It seems that the supercommittee (the US Congress Joint Select Committee on Defict Reduction) has failed to agree on $1.5 trillion in cuts over the next decade. In lieu of this “failure,” automatic cuts of $1.2 trillion will kick in. These cuts will be across the board, and will not result from the committee’s picking of winners and losers in the federal budget.
In the context about discussions of intergenerational justice earlier this year, Michael Gerson said that such across-the-board cuts are “really the lazy abdication of governing.” And with respect to the outcome of the supercommittee process, Gerson is laying the lion’s share of blame for this failure to govern with President Obama: “It is the executive, not the legislature, that gives the budget process energy and direction. The supercommittee failed primarily because President Obama gave a shrug.”
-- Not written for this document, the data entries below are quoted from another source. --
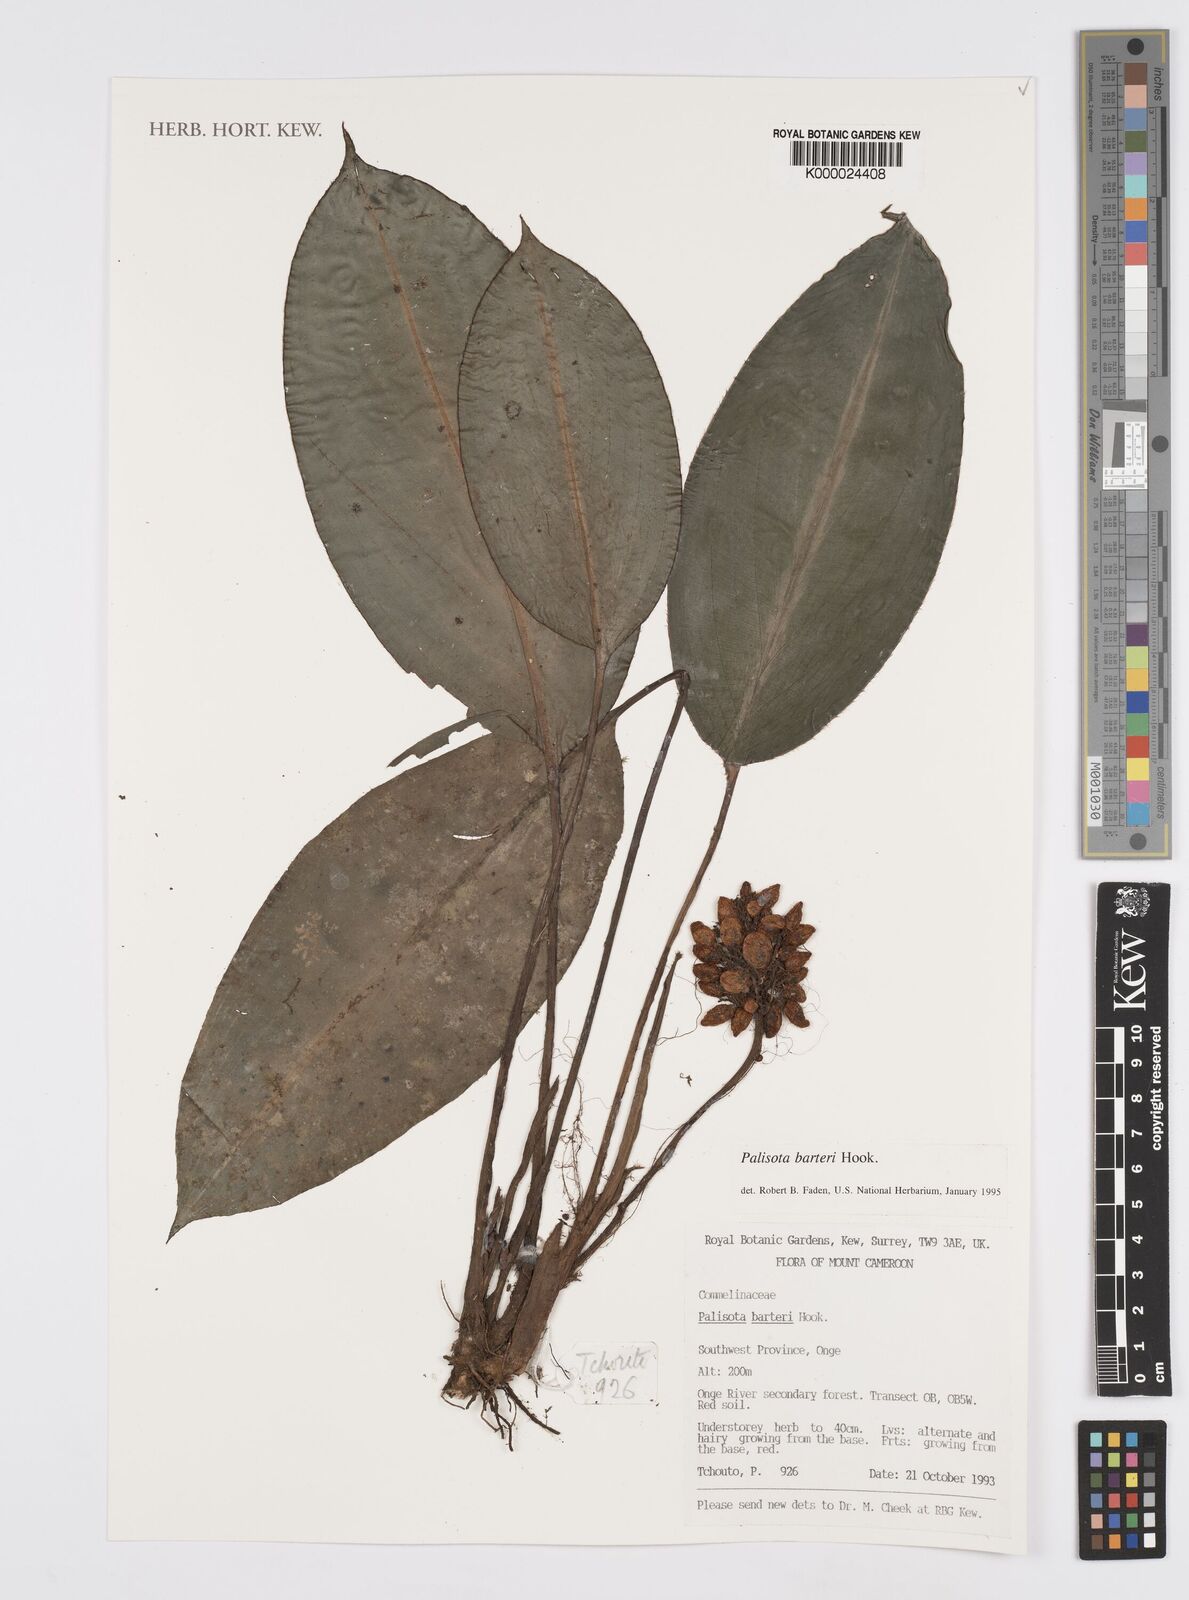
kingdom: Plantae
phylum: Tracheophyta
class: Liliopsida
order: Commelinales
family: Commelinaceae
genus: Palisota
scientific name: Palisota barteri
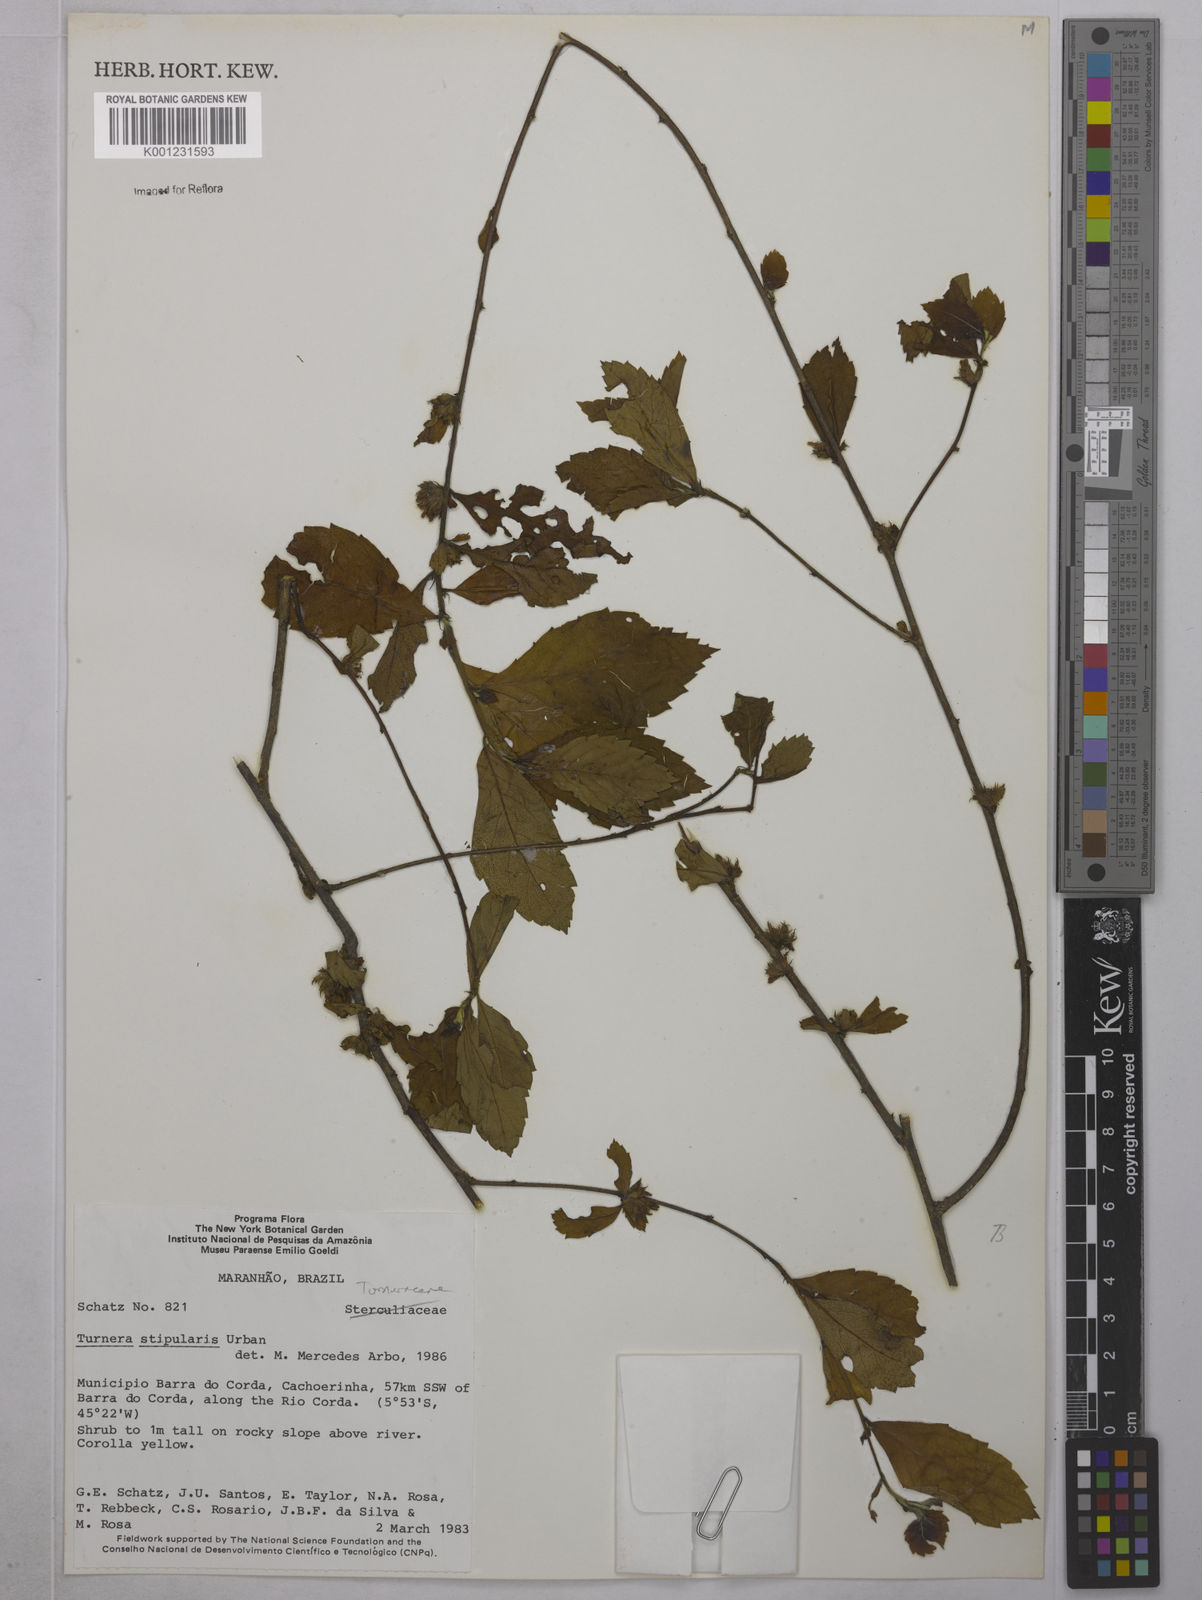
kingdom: Plantae
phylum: Tracheophyta
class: Magnoliopsida
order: Malpighiales
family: Turneraceae
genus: Turnera
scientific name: Turnera stipularis
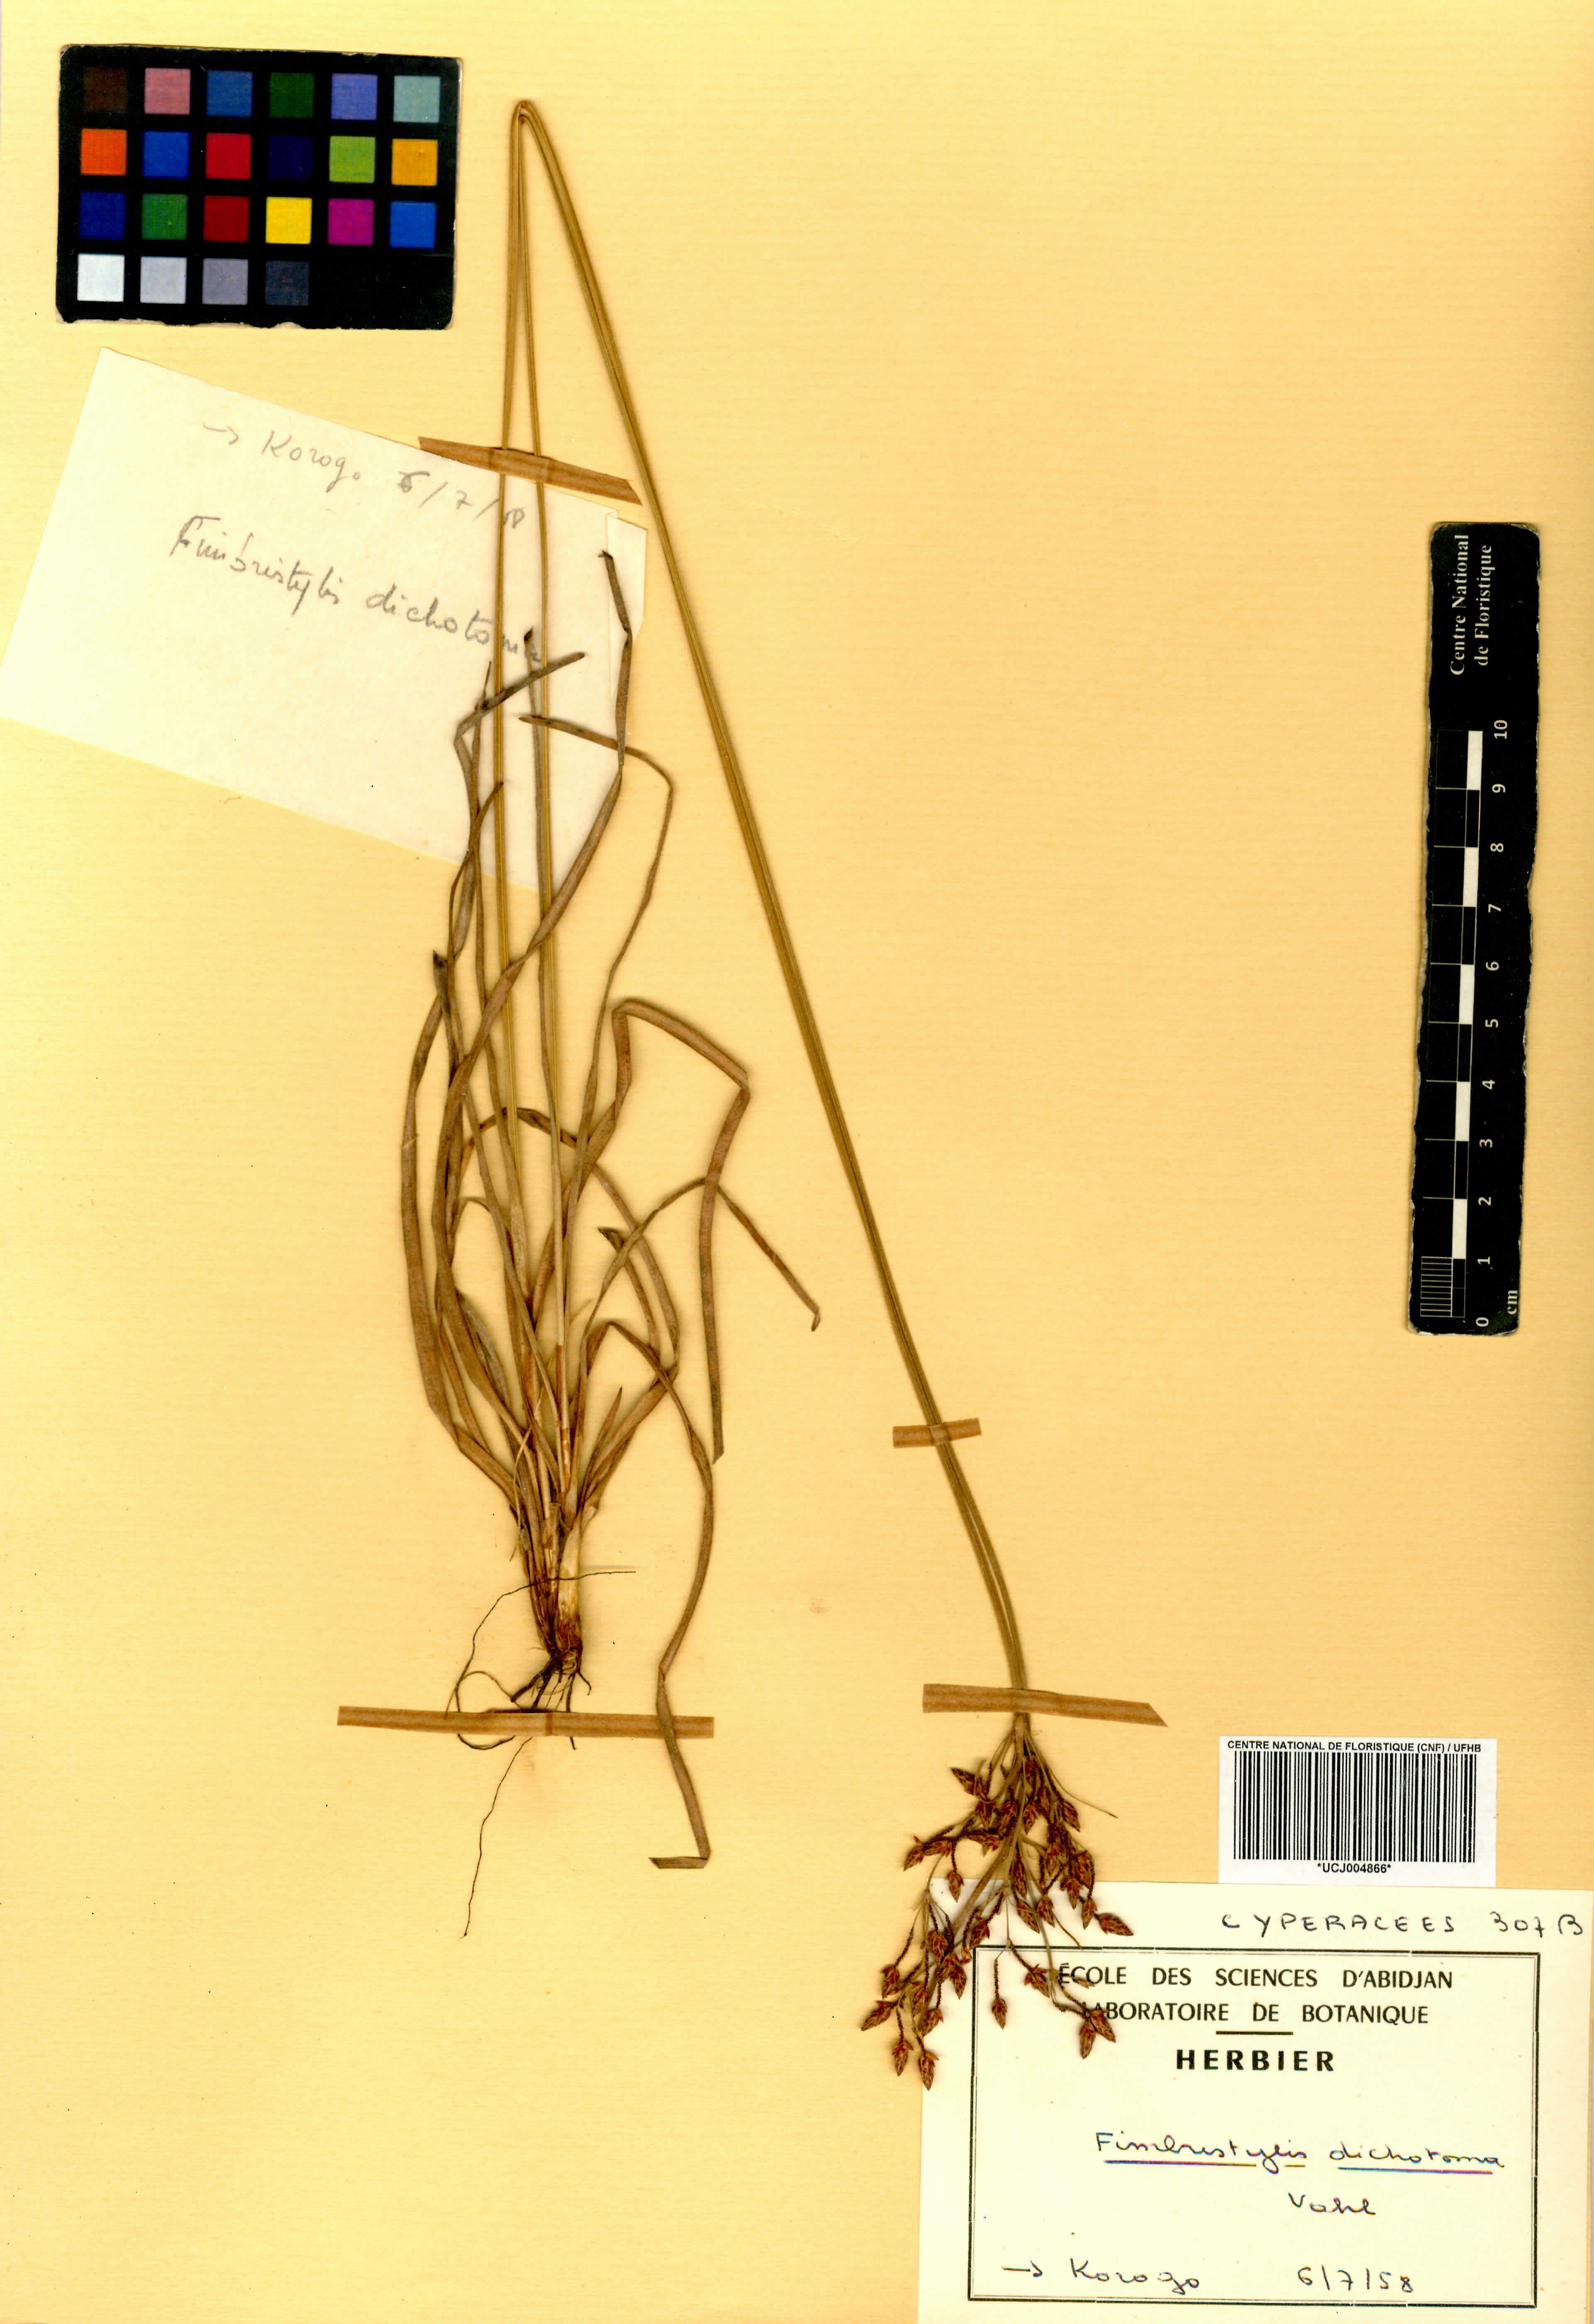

But I want to speak out in favor of across-the-board cuts, at least provisionally. I do not think they necessarily represent a failure to govern, or the “lazy abdication of governing.” It’s true as Gerson says that “To govern is to choose. And some choices are more justified than others.” In the case where there is no clear agreement about spending priorities, or even the basic views of the purpose of government, choosing to keep spending priorities as they currently exist might just be the most feasible political move. If everyone agrees that there needs to be cuts, but no one wants their pet programs cut, then it seems reasonable to, as Gerson puts it, “let everyone bear an equal burden.”
If we were to try to weigh the cuts and divide them proportionally between various areas of government spending, it seems to me that we’d need to come to grips with the various responsibilities of government: primary, secondary, tertiary, and so on. Things that are more central to the federal government’s purpose should be cut relatively less than those things that are more peripheral. That’s the view that appears in the Acton Institute’s “Principles for Budget Reform,” for instance.
But one thing that’s clear about today’s political climate is that there is very little consensus on what the central functions of government are. And in the absence of consensus, maintaining current spending priorities might be the best we can hope for.